Cuando llegamos al hospital todavía era de noche. La jefa de enfermería nos estaba esperando y se puso a nuestra disposición. Nos llevó a la habitación. Dos de hecho, pensando que los familiares querrían dejar sus cosas en una de ellas. Fueron muy amables. Nos comentaron que les había costado dormir aquella noche. Fuimos al servicio de farmacia donde nos entregaron dos kits con la medicación. La habitación estaba preparada e impecable. Se llenaba de luz a medida que iba amaneciendo. La enfermera preparó la medicación. Había llevado etiquetas que tenía en casa para identificar las jeringas. Lo teníamos todo previsto. O casi todo.
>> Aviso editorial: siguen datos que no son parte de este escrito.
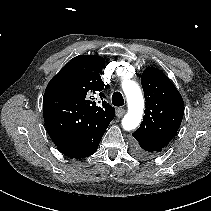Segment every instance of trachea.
<instances>
[{"mask_svg":"<svg viewBox=\"0 0 211 211\" xmlns=\"http://www.w3.org/2000/svg\"><path fill=\"white\" fill-rule=\"evenodd\" d=\"M112 104L114 106L120 107L124 105V98L120 92H115L112 95Z\"/></svg>","mask_w":211,"mask_h":211,"instance_id":"3493384b","label":"trachea"}]
</instances>
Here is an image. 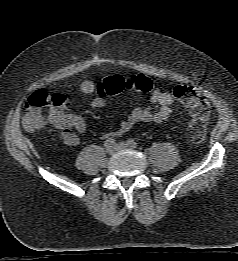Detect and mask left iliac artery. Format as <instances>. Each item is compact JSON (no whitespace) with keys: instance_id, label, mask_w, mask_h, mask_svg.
<instances>
[{"instance_id":"obj_1","label":"left iliac artery","mask_w":238,"mask_h":261,"mask_svg":"<svg viewBox=\"0 0 238 261\" xmlns=\"http://www.w3.org/2000/svg\"><path fill=\"white\" fill-rule=\"evenodd\" d=\"M127 144L131 147V148H136L138 145L137 143L133 140V139H129L127 141Z\"/></svg>"}]
</instances>
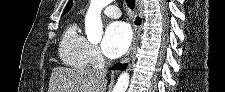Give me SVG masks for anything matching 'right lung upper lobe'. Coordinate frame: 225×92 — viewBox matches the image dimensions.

Cuando Ella llegó, acompañada por sus familiares nos saludamos y presentamos. Subimos en ascensor donde me comentó que había dormido bien. Le gustó la habitación y al ver el campo, nos recordó todo lo que para ella significaba no poder recorrerlo. Le pregunté si estaba segura de querer morir y afirmó sin ápice de duda. Nos pidieron unos minutos para despedirse y salimos de la habitación. Cuando nos avisaron volvimos a entrar, expliqué el procedimiento y la ayudamos a tumbarse en la cama en una postura cómoda. En uno de esos movimientos me miró y me dijo “hoy es mi día límite; no aguantaría ni uno más”. El sol daba de lleno en su cuerpo. Pensé que podía serle agradable pero era intenso así que le pregunté si le molestaba y me dijo que sí; hice medio giro y bajé la persiana hasta donde me indicó. Ella estaba tranquila. Recuerdo preguntarle en qué pensaba. Me contestó que en nada.
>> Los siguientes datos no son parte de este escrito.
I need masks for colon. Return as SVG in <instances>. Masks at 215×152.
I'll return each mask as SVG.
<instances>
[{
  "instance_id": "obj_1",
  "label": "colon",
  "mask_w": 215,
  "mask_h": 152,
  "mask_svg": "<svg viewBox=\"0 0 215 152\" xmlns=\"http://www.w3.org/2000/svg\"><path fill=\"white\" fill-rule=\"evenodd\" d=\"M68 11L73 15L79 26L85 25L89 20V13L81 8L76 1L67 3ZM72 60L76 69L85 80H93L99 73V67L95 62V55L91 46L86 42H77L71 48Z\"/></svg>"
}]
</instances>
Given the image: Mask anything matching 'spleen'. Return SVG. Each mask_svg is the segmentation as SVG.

La enfermera se dispuso a canalizar las dos vías y entre golpecito y golpecito a la zona antecubital y dorso de manos torcía el gesto, me miraba y negaba con la cabeza. No me lo podía creer.
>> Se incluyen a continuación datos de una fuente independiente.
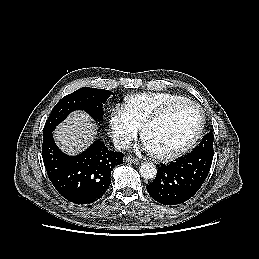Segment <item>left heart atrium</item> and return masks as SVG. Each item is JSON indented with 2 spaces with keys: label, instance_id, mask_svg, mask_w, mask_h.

Mientras la enfermera dudaba, Ella corroboraba la dificultad que habían tenido siempre para realizarle las extracciones de sangre. ¿Cómo era posible que hubiéramos pasado esto por alto? El retraso en la designación de la enfermera supuso que llegado el momento, no se conocían y en la práctica suponía que la enfermera no había tenido tiempo para revisar los accesos venosos. No podía imaginarme recorriendo el hospital en busca de un anestesista al que pedir, por favor, que colaborara en la canalización de una vía central para realizar la eutanasia. Ella ya se había despedido de su familia.

Felizmente y tras unos minutos, la enfermera lo consiguió.

Estaba todo preparado. Ella confirmó que también lo estaba, así que di la orden a la enfermera para empezar y fue todo bien, serenamente, sin más sobresaltos. La velocidad de perfusión fue más lenta de lo que esperábamos y el procedimiento se completó en 30 minutos. Aunque no era necesario, realizamos una tira de ECG. Cristina retiró las vías y aplicó cuidadosamente un apósito en cada punto de punción.

Firmé el certificado de defunción, hablamos durante unos minutos con sus familiares sobre Ella y sobre algunas cuestiones administrativas y al salir, decidimos ir a tomar un café, un ratito necesario para abrazarnos y compartir nuestra experiencia.

Fue una mañana intensa, cargada de amor y solemnidad.

Pero Ella me enseñó que la eutanasia no hace referencia tanto al momento mismo de la muerte sino a la manera de vivir el proceso de la muerte. Me lo dejó muy claro un día cuando según salía de su casa, me dijo: “Doctora, me está dando la vida”.

 

Mercedes Martín Prieto es médica de familia.